So you’ve started your company, talked to way too many strangers to validate your idea, and have gone to work building your prototype. But what’s next?
The path to IPO is long with many forks in the road. If you’re a B2B company, how do you really get that sales process started and a pilot out? How do you even price a SaaS program? If you’re B2C you know you need millions of app downloads- but how can you get noticed in a crowded app marketplace? And if you’re hardware… good luck navigating crowdfunding, manufacturing, and distribution!
Most companies realize that in order to scale their company and really grow, as well as attract investment, they need mentorship, office space, and just a wee bit of startup cash. Startup accelerators are typically 3 month programs designed to accelerate your growth with workshops, coaching, office space, and a vast network of partners that you can rely on. The programs usually provide a small portion of funding designed to tide your team over for the duration of the program and culminate in a Demo Day, where you pitch to a room full of investors and press.
Here is a checklist to make sure the time is right for you.
Validated Idea + Market
Many people will tell you that the idea isn’t that important, but the problem you’re solving. This is great advice when you are just starting your company, because if you continue to try to solve for the problem you will eventually find the right idea that does just that. The thing is, by the time you get to an accelerator, the idea IS very important. Don’t only validate your idea, but also your target customer and market. If you’ve got a great arrow but no target, you really can’t aim.
A Team of Hustlers
People are fond of saying that every startup needs a hustler, hacker, and hipster, which is Silicon Valley speak for sales, development, and design. While it’s true that those areas typically have to be covered, we would say that absolutely every team member needs to have a “hustler” personality. Hustle is the only way you can achieve a year of growth in three months, and it needs to be reflected in everyone. Everyone on the team needs to talk to customers, to work around the clock, and participate in product meetings on where the product is going and what features it needs to include. A team where the CEO hands down decisions to all other members may work as a large corp, but not as an agile startup.
Be Ready to Commit
Make sure that you’re ready for your life to turn upside down. An accelerator is a big commitment- often you will have to relocate to its location, sometimes on another continent, and handle the challenges of a new apartment and city along with everything else. If you aren’t ready to quit your corporate job and make this startup the priority, that’s a sign. You also need to be ready to leave your ego by the door. The best advice you will get is when a mentor rips a certain section of your business plan apart ruthlessly- make sure you can take that criticism with a smile and have the fortitude to implement changes the same night. Be ready to change virtually anything about your business- agility is one of the hardest and most essential lessons a founder can learn.

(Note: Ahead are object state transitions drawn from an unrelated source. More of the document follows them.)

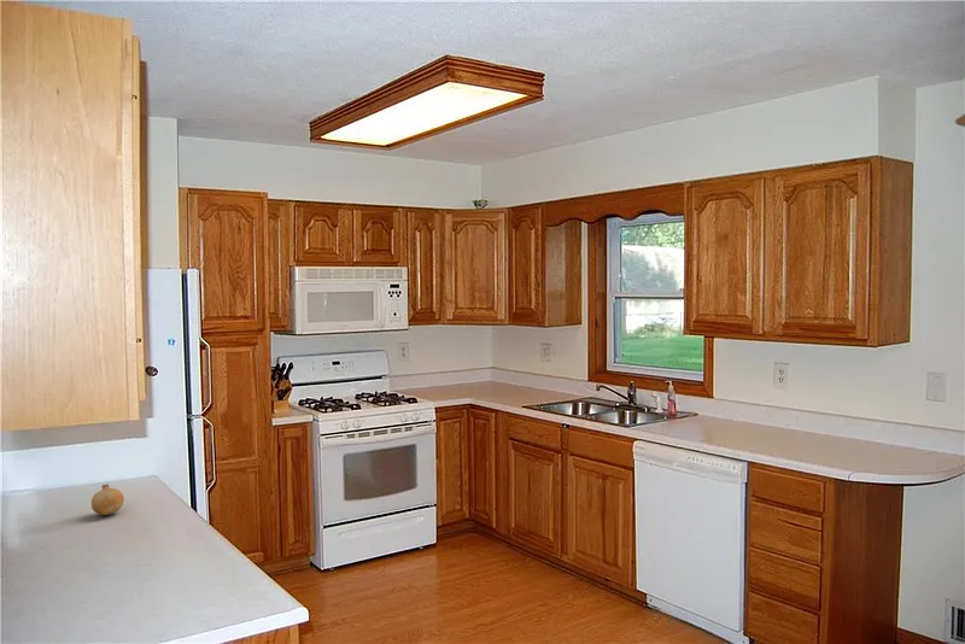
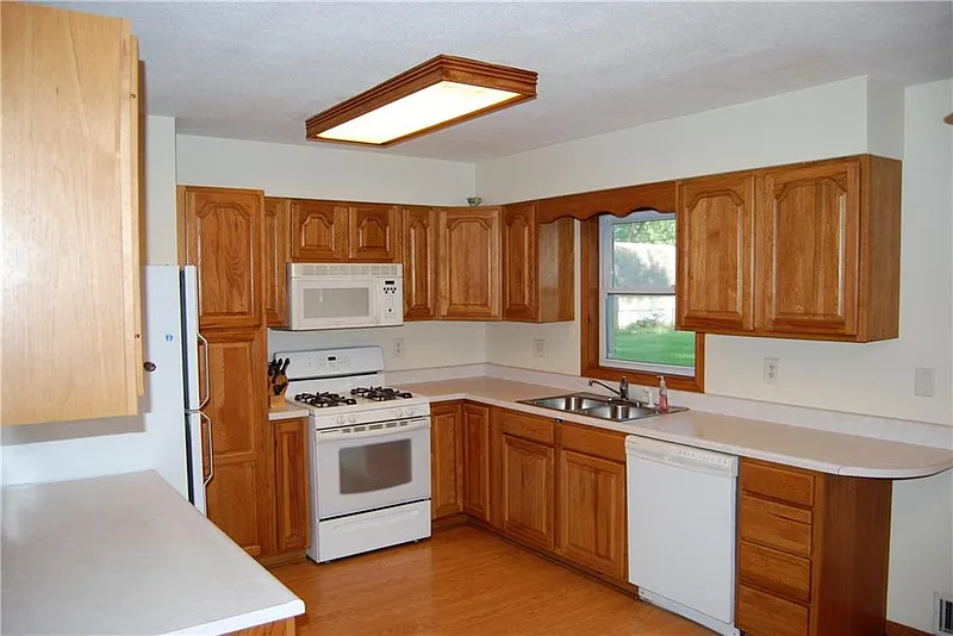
- fruit [90,482,125,516]
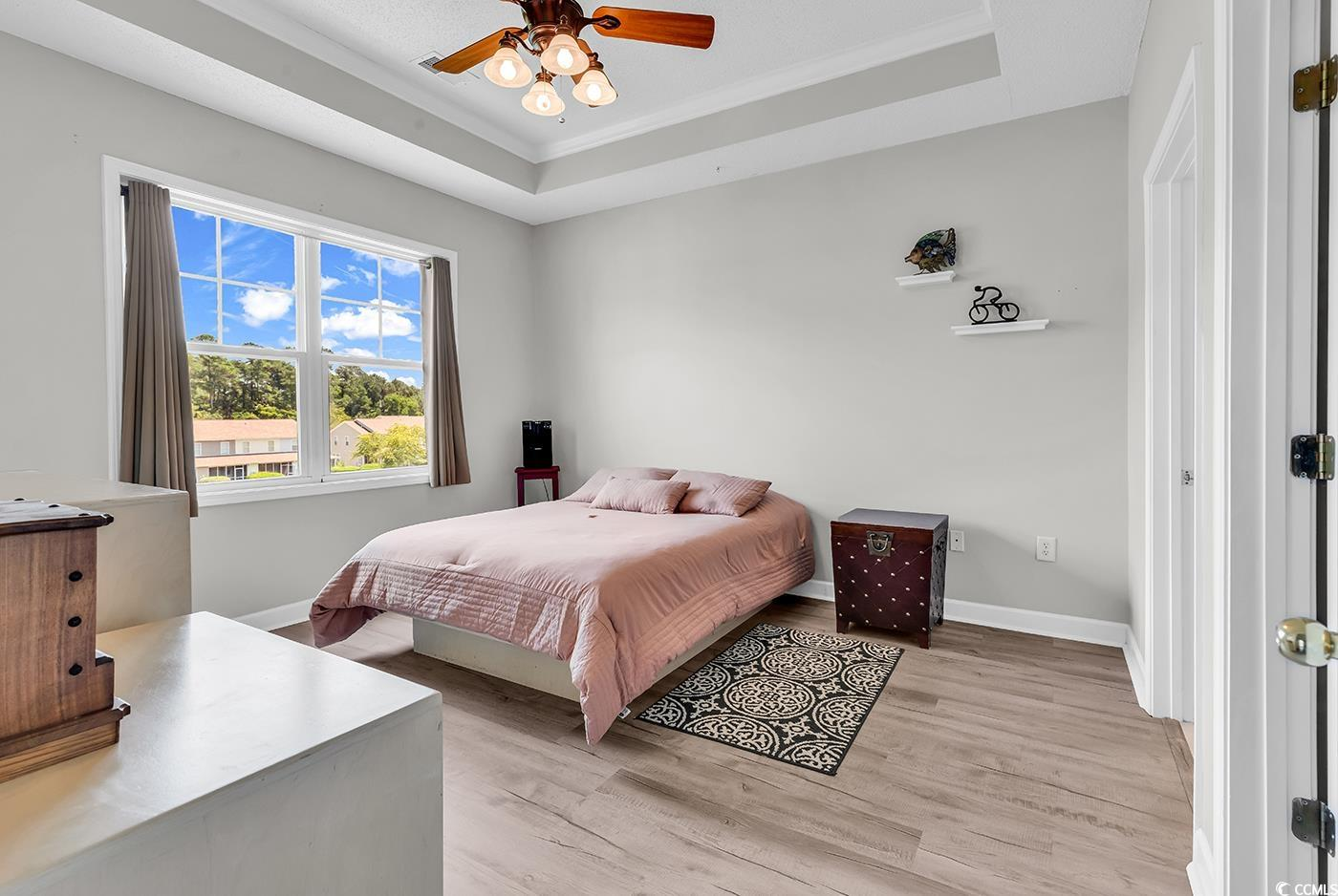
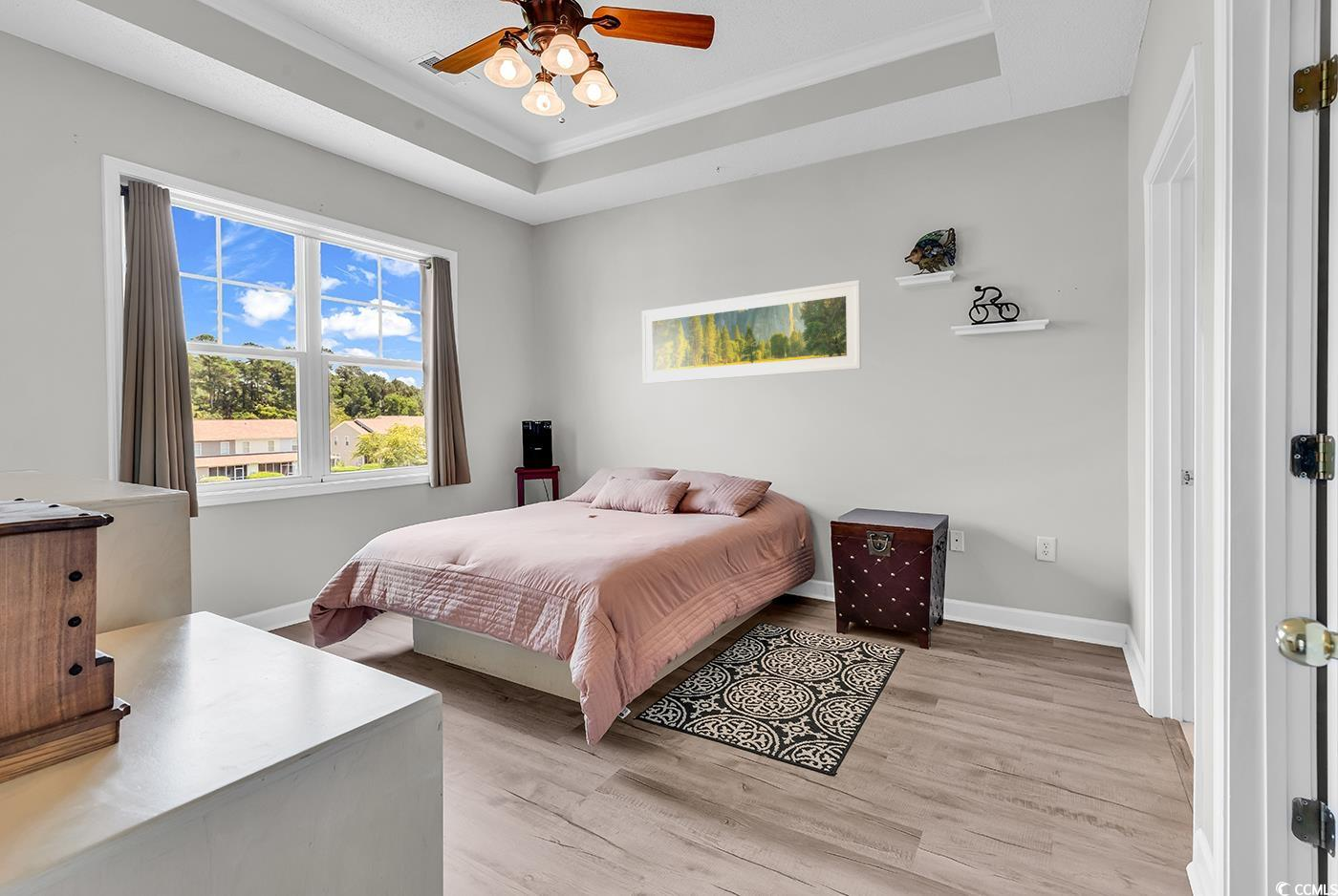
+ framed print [641,280,862,385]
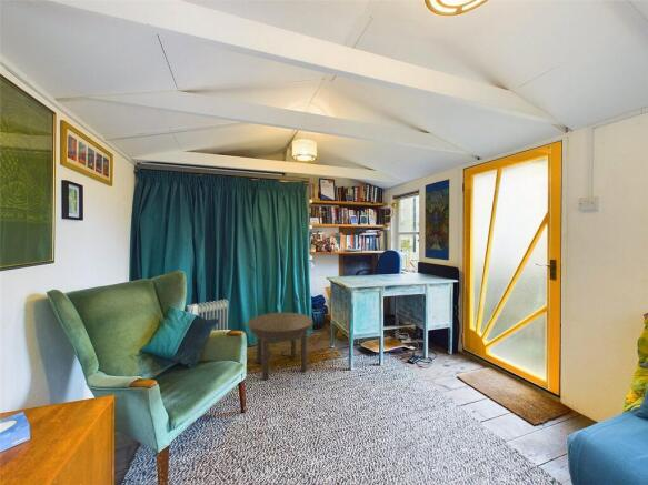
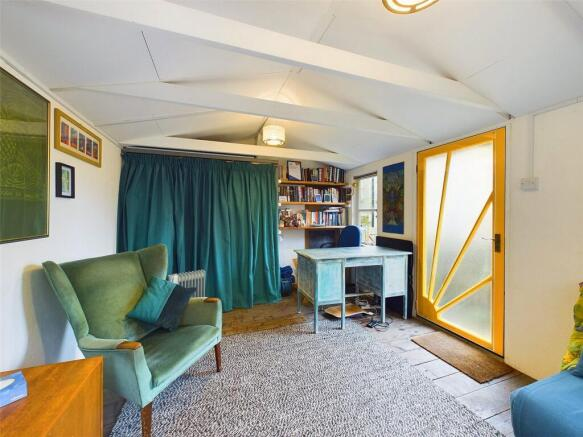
- side table [247,312,313,381]
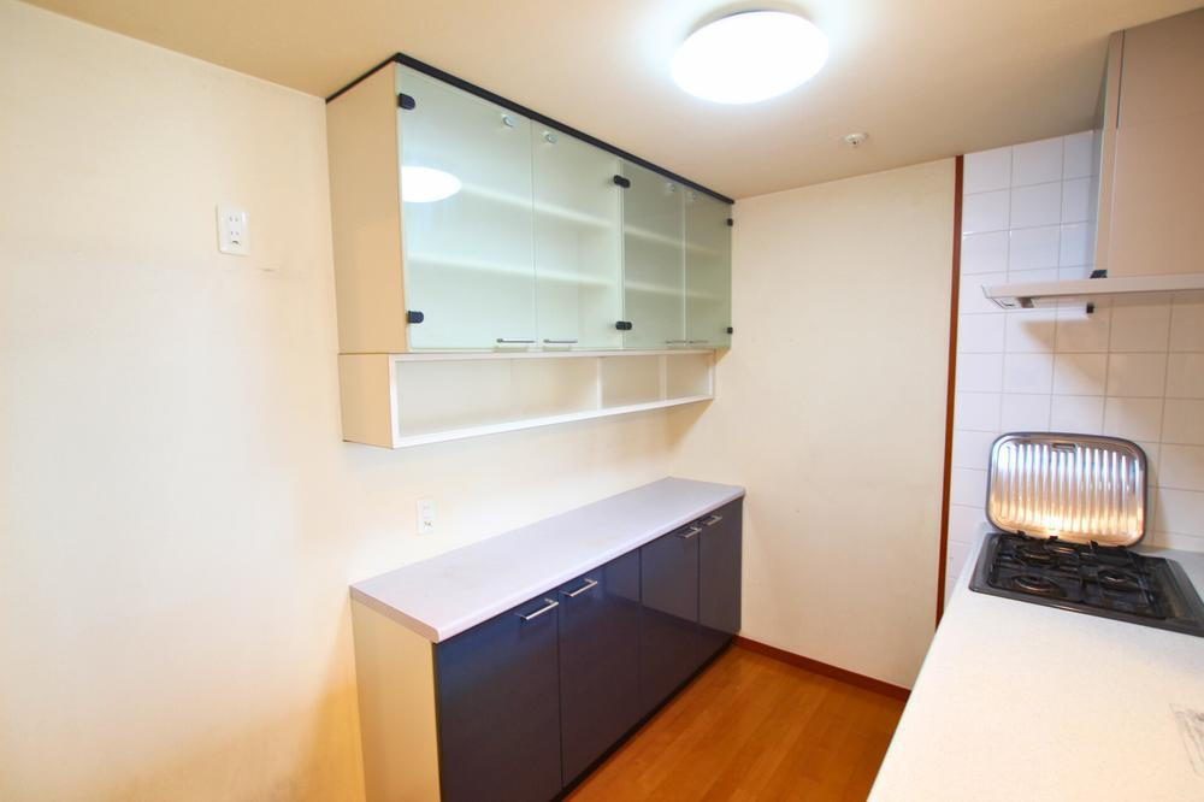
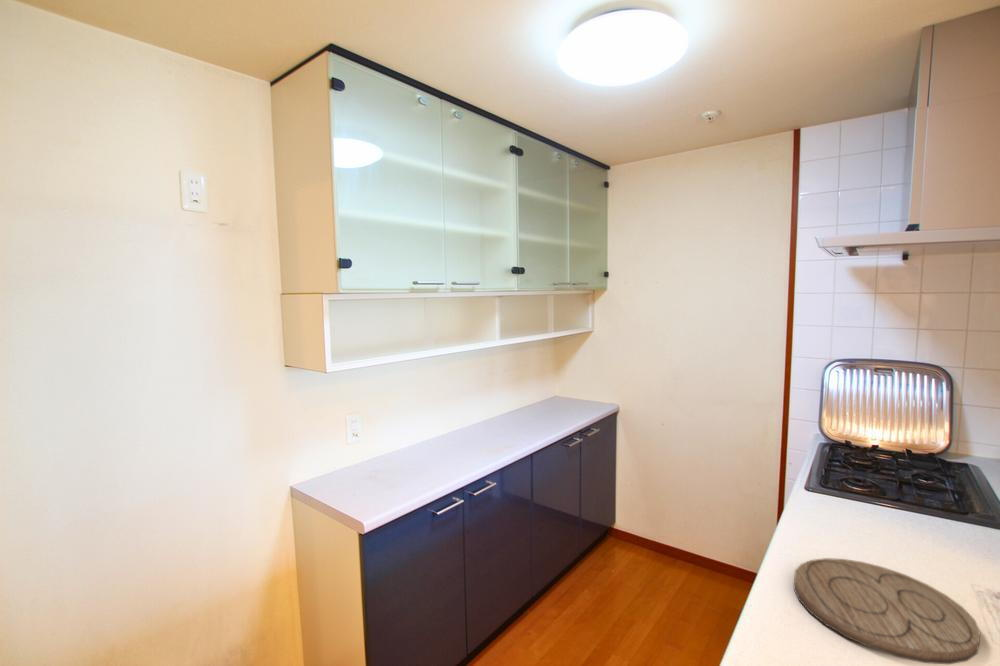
+ cutting board [793,557,981,665]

To review, we've included a great checklist we found from Startup Bootcamp:
Let’s do the test!
1. Awesome product? - Check
2. Expected time to market less than a year? - Check
3. Awesome team? - Check
4. Wrote everyone I’ll be gone for a while - Check
5. Why did I pick this idea to work on? - Work on that answer
6. There are plenty of people who need what I’m making? - Check
7. Left ego at the door - Almost there
Scenario 1: Checked less than 4 points? Then we recommend you try to nail a few more of those first.
Scenario 2: All checked? Congratulations! You’re all set up to join an accelerator.